Nostos algos. A visit to a godfather, to beautiful poets, old friends, childhood idols, the girls I looked up to in the schoolyard, my prom dates, the first people I danced with, the first writers I both admired and considered peers. Remember when? When we met in town squares on the hour. When we were single. When we thought we were immortal. When we drove all night. When we were raging with hormones. When we cared about everything so much more. I remember.

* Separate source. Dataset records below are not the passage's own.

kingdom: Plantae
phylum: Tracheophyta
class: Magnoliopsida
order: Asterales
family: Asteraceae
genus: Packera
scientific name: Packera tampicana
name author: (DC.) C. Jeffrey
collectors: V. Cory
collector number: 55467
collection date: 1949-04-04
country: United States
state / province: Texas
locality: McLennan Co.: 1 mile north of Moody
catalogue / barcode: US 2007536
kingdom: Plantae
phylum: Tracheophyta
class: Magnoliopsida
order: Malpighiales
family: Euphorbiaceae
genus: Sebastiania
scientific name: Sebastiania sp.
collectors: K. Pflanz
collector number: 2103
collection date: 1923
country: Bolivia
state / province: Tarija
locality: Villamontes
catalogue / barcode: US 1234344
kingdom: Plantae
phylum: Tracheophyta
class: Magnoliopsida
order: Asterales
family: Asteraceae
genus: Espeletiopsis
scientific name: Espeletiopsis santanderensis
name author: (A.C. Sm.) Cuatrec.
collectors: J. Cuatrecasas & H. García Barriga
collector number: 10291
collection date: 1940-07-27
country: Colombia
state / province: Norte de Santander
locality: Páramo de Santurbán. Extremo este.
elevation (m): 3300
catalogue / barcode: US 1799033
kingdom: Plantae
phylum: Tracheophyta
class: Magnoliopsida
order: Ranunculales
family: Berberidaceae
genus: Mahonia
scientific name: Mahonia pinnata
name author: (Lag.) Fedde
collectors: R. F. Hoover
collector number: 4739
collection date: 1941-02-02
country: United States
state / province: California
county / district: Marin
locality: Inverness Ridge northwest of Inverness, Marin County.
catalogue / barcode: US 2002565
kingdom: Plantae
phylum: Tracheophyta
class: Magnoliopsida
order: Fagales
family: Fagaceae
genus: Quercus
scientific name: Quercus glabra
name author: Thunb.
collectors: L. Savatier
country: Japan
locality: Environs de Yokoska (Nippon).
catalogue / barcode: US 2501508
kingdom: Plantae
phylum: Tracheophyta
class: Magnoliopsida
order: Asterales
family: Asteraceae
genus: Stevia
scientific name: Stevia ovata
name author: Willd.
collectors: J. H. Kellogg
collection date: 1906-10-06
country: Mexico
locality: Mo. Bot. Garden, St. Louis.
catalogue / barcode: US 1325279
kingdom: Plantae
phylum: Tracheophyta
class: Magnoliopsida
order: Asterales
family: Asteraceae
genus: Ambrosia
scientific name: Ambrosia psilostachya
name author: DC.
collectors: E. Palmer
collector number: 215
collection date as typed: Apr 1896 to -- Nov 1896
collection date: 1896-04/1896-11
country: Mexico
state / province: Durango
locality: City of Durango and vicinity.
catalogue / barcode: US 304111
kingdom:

The ache of homecoming. I have thought that I could remember everything because the memories I had were always so vivid, textures I could still feel on my fingers, I remember your hands shaking like birds when you told a story, I remember holding you from behind, resting my head in the hollow of your shoulder blades, I remember the taste of your skin. I remember the first time you fell in love and called to tell me about it; I remember your breath on the phone in the spaces when we didn't speak. This summer has been the realization that my memories are telephone poles, with long gaps of mere wire in between, where I trust that information is traveling until we come to the next telephone pole, solid wood I can wrap my arms around, splinters in my fingers. Why those memories and not others? Together we make a map of who we were, untangle the wires to avoid getting shocked, string our memories together. Ten years since we first met, twenty years, thirty. I was only fifteen then. I was never so young.
Pain from an old wound. It's lovely that we have grown up, richer now in most ways. If my seventeen could meet my forty-seven she'd be … happy. Surprised, I think, to still be alive, and to be so happy with life. The sadness that consumed me then is present, but a shadow only, and I keep my eye on it but it doesn't cloud my vision. And you, my friend. The same smile only with more lines around it, the same beautiful eyes but so much wiser. Our hands have touched so many more things, we have been burned, we have scars, and yet we are the same. We are strong; we have survived.
The way you tap your finger against your mouth when you're thinking. Rub your ear. Hold my eyes with yours. I was a little in love with you then. More than a little. And still. I am glad we are both alive in the world.